The Texas House Select Committee on Economic Competitiveness, in an interim report, says one way that the state can continue its economic success is for Gov. Abbott and Lt. Gov. Patrick to declare that the so-called 'bathroom bill,' and other proposed restrictions on LGBT Texans, will not be reintroduced in future sessions, News Radio 1200 WOAI reports.
"Because even discussing it was causing problems with cancellations of tourism and conventions," State Rep. Rene Oliveira (D-Brownsville), who is a member of the committe, told News Radio 1200 WOAI.
"Although this legislation was routed by its proponents as necessary for protecting the 'private and safety of women and children,' law enforcement testified that there are already laws on the books to protect women and children from any crime that could possibly occur in any restroom," the Committee wrote. "Moreover, the legislation only applied to government buildings. If passed, would that have meant that women and chldren were not safe using non-government restrooms and why would that be acceptable?"
The legislation, which was a key priority of movement conservatives, especially in the State Senate, would have limited the use of restrooms, locker rooms, and other facilites in government buildings to the gender on the person's birth certificate.
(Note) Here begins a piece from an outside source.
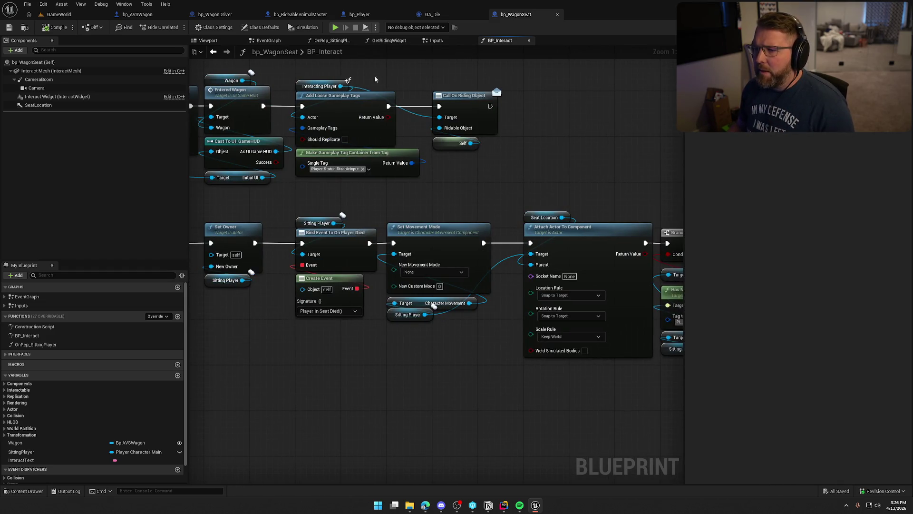
Cycle through bp_Player, bp_WagonDriver and bp_AVSWagon to the GameWorld level, then bring up the Notion to-do board.
left_click(360, 14)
The law failed in both the Regular and Special Sessions, largely because Speaker Joe Straus, who is not seeking another term, managed to bottle it up in Committee in the House.
In fact, the chairman of the committee where Straus sent the 'Bathroom Bill' to die, Byron Cook, was the chair of the Committee that released this report.'
There has been speculation that even discussion of the Bathroom Bill caused some companies, especially tech firms which rely on Millennial workers for whom issues like this are very important, not to consider Texas for expansion, afraid that they would not be able to attract workers, which is always a key concern in the tech industry.
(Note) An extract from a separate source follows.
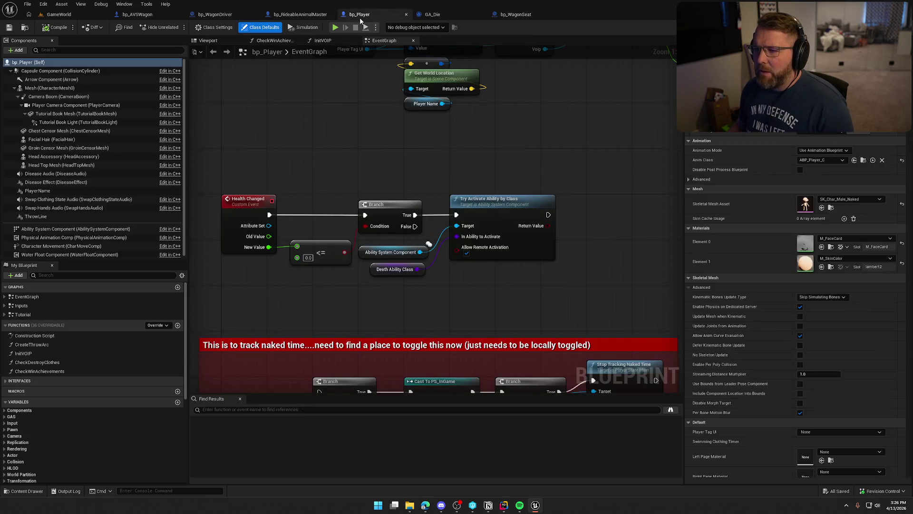
left_click(215, 14)
left_click(158, 15)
Oliveira says its time to stop talking about bathrooms, and get focused on what really needs to be done to keep the economy strong, like improving public education.
"Technology is going to exceed all of the technology that we have seen in the last fifty years, like robotics," he said. "We are not preparing our children."
The report cites, for example, that only 20.9% of Texans eighth graders have earned a degree or certificate from a university within six years of graduation from high school, and that never is substantially lower, 14.7%, among the state's fast growing Hispanic population.
"From 2005 to 2015, the number of technical jobs increased by 45&, while technical degrees awarded only increased by 15%," the Committee said.
The Committee also called for improvements in infrastructure, saying commuters spend 52 hours a year, or more than a full working week, stuck in traffic, which is making the state less attractive to employers.
It also suggested a new program of water resource conservation, improving digital connectivity, especially in rural parts of the state, and improving the state's electricity grid and hardening it against disasters like Hurricane Harvey.
The Committee also expressed concern about rising housing prices in San Antonio and Austin, a lack of mental illness programs, reporting that Texas has some of the highest rates of depression in the workplace, which is a major cause of higher health care costs and lost productivity.